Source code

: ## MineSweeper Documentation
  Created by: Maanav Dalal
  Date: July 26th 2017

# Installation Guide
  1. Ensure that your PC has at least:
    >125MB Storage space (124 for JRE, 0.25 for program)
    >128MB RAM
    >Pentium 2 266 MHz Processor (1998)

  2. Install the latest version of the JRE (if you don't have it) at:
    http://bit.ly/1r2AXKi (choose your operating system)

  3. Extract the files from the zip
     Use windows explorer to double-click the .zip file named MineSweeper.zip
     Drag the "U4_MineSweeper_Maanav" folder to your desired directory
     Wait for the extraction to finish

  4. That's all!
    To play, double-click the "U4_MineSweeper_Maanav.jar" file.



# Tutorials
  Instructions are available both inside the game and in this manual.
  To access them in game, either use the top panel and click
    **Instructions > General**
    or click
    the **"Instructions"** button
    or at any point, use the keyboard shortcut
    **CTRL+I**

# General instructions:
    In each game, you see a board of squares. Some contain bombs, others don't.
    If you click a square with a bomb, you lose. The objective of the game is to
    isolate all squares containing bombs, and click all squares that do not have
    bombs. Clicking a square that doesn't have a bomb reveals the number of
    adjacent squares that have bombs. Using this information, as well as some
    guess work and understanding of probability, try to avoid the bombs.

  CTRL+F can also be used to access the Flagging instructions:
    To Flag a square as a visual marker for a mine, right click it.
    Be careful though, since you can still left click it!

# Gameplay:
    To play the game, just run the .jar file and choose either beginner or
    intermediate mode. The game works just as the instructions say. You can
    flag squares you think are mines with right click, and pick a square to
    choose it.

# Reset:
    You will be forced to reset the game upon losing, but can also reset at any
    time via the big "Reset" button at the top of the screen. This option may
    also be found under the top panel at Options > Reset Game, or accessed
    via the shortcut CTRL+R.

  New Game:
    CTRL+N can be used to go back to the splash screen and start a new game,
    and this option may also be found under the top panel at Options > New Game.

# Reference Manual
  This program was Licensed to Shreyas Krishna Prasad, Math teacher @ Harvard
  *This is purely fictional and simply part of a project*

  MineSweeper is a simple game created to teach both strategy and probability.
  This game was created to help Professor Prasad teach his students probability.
_ _ _ _
*ACTIVITY*
Your task is to reproduce each entry exactly.

*PROBLEM SOLUTION*
Source code

: ## MineSweeper Documentation
  Created by: Maanav Dalal
  Date: July 26th 2017

# Installation Guide
  1. Ensure that your PC has at least:
    >125MB Storage space (124 for JRE, 0.25 for program)
    >128MB RAM
    >Pentium 2 266 MHz Processor (1998)

  2. Install the latest version of the JRE (if you don't have it) at:
    http://bit.ly/1r2AXKi (choose your operating system)

  3. Extract the files from the zip
     Use windows explorer to double-click the .zip file named MineSweeper.zip
     Drag the "U4_MineSweeper_Maanav" folder to your desired directory
     Wait for the extraction to finish

  4. That's all!
    To play, double-click the "U4_MineSweeper_Maanav.jar" file.



# Tutorials
  Instructions are available both inside the game and in this manual.
  To access them in game, either use the top panel and click
    **Instructions > General**
    or click
    the **"Instructions"** button
    or at any point, use the keyboard shortcut
    **CTRL+I**

# General instructions:
    In each game, you see a board of squares. Some contain bombs, others don't.
    If you click a square with a bomb, you lose. The objective of the game is to
    isolate all squares containing bombs, and click all squares that do not have
    bombs. Clicking a square that doesn't have a bomb reveals the number of
    adjacent squares that have bombs. Using this information, as well as some
    guess work and understanding of probability, try to avoid the bombs.

  CTRL+F can also be used to access the Flagging instructions:
    To Flag a square as a visual marker for a mine, right click it.
    Be careful though, since you can still left click it!

# Gameplay:
    To play the game, just run the .jar file and choose either beginner or
    intermediate mode. The game works just as the instructions say. You can
    flag squares you think are mines with right click, and pick a square to
    choose it.

# Reset:
    You will be forced to reset the game upon losing, but can also reset at any
    time via the big "Reset" button at the top of the screen. This option may
    also be found under the top panel at Options > Reset Game, or accessed
    via the shortcut CTRL+R.

  New Game:
    CTRL+N can be used to go back to the splash screen and start a new game,
    and this option may also be found under the top panel at Options > New Game.

# Reference Manual
  This program was Licensed to Shreyas Krishna Prasad, Math teacher @ Harvard
  *This is purely fictional and simply part of a project*

  MineSweeper is a simple game created to teach both strategy and probability.
  This game was created to help Professor Prasad teach his students probability.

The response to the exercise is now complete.